• Data extract
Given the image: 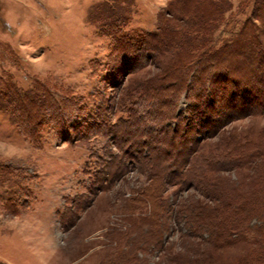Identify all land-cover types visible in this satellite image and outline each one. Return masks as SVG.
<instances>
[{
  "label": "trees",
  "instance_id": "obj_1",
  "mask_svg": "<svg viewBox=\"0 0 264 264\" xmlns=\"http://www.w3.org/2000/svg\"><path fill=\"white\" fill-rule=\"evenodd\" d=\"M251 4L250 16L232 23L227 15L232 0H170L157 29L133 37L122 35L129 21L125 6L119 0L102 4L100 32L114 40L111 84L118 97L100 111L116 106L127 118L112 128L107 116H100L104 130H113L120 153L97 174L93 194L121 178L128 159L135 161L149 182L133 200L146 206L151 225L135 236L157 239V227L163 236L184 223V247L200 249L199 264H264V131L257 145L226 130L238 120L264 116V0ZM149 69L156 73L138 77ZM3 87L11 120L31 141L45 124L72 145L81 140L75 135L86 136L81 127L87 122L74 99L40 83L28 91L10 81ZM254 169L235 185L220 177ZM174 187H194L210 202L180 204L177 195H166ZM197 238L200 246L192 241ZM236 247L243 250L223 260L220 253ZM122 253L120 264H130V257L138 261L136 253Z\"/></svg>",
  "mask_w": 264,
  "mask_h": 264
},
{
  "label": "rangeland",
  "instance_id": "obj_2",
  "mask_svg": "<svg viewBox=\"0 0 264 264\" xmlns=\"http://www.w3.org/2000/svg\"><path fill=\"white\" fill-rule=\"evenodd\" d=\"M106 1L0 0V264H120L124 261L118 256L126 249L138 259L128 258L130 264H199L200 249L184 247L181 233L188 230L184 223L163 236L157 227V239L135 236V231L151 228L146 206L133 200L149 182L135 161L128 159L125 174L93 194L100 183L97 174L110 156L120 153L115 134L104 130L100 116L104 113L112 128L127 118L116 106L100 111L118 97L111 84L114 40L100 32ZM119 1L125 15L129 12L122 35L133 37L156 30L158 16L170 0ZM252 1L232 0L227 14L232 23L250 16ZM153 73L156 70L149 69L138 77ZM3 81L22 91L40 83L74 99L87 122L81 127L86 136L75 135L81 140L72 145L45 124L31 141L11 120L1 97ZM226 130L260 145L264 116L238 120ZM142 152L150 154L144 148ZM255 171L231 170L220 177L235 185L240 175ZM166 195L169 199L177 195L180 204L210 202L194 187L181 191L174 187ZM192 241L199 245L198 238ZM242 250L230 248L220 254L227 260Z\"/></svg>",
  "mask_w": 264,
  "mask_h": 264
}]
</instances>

==

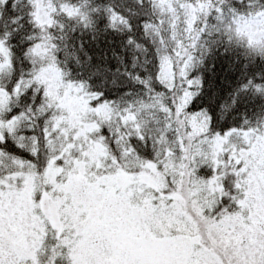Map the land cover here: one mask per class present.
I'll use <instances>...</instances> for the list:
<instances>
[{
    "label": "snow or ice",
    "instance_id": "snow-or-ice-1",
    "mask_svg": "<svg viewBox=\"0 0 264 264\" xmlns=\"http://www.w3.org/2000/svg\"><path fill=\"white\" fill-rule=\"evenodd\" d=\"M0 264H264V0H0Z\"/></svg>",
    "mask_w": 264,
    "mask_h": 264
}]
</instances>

---

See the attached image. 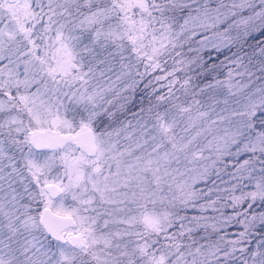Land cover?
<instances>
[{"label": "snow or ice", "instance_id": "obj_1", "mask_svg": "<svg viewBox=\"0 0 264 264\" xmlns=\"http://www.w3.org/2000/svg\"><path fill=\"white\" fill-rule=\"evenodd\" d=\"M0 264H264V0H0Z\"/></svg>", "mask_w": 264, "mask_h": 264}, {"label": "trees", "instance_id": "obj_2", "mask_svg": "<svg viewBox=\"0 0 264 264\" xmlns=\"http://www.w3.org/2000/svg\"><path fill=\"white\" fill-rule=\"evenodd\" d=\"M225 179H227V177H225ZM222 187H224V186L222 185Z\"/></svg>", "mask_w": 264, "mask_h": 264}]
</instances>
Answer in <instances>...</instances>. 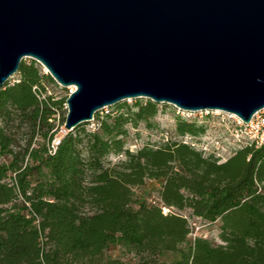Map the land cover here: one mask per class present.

• Your instructions
Pull out every line of the items above that contains the word "label", matching case exactly.

• Solution to this task
  "label": "trees",
  "label": "rangeland",
    "label": "snow or ice",
[{"label": "snow or ice", "instance_id": "obj_1", "mask_svg": "<svg viewBox=\"0 0 264 264\" xmlns=\"http://www.w3.org/2000/svg\"><path fill=\"white\" fill-rule=\"evenodd\" d=\"M0 264H264V0H0Z\"/></svg>", "mask_w": 264, "mask_h": 264}, {"label": "trees", "instance_id": "obj_2", "mask_svg": "<svg viewBox=\"0 0 264 264\" xmlns=\"http://www.w3.org/2000/svg\"><path fill=\"white\" fill-rule=\"evenodd\" d=\"M225 179H227V177H225ZM222 187H224V186L222 185Z\"/></svg>", "mask_w": 264, "mask_h": 264}]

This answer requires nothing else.